== Extracted data ==

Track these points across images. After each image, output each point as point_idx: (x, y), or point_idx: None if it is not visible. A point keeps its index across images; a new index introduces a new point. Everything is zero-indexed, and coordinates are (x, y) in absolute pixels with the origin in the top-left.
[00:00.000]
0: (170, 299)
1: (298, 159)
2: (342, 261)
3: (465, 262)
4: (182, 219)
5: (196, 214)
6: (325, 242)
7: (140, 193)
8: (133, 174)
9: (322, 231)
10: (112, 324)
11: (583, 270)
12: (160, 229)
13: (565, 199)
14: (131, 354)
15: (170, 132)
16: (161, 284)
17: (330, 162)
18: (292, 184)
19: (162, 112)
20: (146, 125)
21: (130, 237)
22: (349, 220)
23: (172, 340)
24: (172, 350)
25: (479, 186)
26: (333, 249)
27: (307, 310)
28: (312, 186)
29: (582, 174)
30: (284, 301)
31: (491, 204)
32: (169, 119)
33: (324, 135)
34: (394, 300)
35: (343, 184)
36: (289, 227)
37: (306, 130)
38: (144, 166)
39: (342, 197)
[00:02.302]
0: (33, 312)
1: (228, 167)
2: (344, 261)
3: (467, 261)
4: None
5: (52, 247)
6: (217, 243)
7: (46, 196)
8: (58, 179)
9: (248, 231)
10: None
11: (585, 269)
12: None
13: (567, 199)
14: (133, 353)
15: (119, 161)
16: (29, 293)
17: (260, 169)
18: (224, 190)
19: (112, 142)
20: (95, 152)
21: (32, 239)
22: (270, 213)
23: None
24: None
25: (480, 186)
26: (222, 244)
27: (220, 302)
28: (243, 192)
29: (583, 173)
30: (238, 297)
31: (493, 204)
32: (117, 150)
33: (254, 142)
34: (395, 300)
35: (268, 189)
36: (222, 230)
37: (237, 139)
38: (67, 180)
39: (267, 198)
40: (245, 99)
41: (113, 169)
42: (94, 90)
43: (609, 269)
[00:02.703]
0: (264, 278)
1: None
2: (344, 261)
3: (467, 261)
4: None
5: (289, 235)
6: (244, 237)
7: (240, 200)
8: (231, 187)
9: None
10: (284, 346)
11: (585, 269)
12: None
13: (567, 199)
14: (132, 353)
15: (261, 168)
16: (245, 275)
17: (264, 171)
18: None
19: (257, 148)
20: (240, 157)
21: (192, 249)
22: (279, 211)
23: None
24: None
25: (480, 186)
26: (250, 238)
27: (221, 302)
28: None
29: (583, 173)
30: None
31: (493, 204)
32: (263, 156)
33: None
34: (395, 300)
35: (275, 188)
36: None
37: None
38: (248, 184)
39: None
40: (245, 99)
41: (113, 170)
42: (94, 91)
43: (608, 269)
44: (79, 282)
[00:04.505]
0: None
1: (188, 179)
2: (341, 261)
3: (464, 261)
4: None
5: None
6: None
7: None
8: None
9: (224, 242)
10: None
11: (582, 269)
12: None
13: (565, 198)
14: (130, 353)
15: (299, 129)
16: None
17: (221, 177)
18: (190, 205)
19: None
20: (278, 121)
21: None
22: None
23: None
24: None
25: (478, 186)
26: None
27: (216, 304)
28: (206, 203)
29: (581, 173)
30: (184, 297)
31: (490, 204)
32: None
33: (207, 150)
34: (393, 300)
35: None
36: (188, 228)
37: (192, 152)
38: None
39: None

===

### [Problem statement]
Repeat the data exactly. Leave nothing out.

### [Exercise answer]
Track these points across images. After each image, output each point as point_idx: (x, y), or point_idx: None if it is not visible. A point keeps its index across images; a new index introduces a new point. Everything is zero-indexed, and coordinates are (x, y) in absolute pixels with the origin in the top-left.
[00:00.000]
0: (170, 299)
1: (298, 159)
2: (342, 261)
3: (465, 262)
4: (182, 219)
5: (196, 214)
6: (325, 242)
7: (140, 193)
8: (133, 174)
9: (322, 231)
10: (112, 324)
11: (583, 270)
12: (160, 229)
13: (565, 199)
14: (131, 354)
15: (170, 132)
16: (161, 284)
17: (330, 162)
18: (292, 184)
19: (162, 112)
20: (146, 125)
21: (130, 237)
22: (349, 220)
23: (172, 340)
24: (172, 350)
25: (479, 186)
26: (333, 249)
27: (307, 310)
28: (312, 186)
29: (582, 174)
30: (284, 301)
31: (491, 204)
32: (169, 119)
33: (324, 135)
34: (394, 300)
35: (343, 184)
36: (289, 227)
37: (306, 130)
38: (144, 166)
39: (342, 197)
[00:02.302]
0: (33, 312)
1: (228, 167)
2: (344, 261)
3: (467, 261)
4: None
5: (52, 247)
6: (217, 243)
7: (46, 196)
8: (58, 179)
9: (248, 231)
10: None
11: (585, 269)
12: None
13: (567, 199)
14: (133, 353)
15: (119, 161)
16: (29, 293)
17: (260, 169)
18: (224, 190)
19: (112, 142)
20: (95, 152)
21: (32, 239)
22: (270, 213)
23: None
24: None
25: (480, 186)
26: (222, 244)
27: (220, 302)
28: (243, 192)
29: (583, 173)
30: (238, 297)
31: (493, 204)
32: (117, 150)
33: (254, 142)
34: (395, 300)
35: (268, 189)
36: (222, 230)
37: (237, 139)
38: (67, 180)
39: (267, 198)
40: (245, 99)
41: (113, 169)
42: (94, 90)
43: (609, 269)
[00:02.703]
0: (264, 278)
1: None
2: (344, 261)
3: (467, 261)
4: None
5: (289, 235)
6: (244, 237)
7: (240, 200)
8: (231, 187)
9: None
10: (284, 346)
11: (585, 269)
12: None
13: (567, 199)
14: (132, 353)
15: (261, 168)
16: (245, 275)
17: (264, 171)
18: None
19: (257, 148)
20: (240, 157)
21: (192, 249)
22: (279, 211)
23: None
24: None
25: (480, 186)
26: (250, 238)
27: (221, 302)
28: None
29: (583, 173)
30: None
31: (493, 204)
32: (263, 156)
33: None
34: (395, 300)
35: (275, 188)
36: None
37: None
38: (248, 184)
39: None
40: (245, 99)
41: (113, 170)
42: (94, 91)
43: (608, 269)
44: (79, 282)
[00:04.505]
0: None
1: (188, 179)
2: (341, 261)
3: (464, 261)
4: None
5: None
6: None
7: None
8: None
9: (224, 242)
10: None
11: (582, 269)
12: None
13: (565, 198)
14: (130, 353)
15: (299, 129)
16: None
17: (221, 177)
18: (190, 205)
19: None
20: (278, 121)
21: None
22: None
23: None
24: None
25: (478, 186)
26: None
27: (216, 304)
28: (206, 203)
29: (581, 173)
30: (184, 297)
31: (490, 204)
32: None
33: (207, 150)
34: (393, 300)
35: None
36: (188, 228)
37: (192, 152)
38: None
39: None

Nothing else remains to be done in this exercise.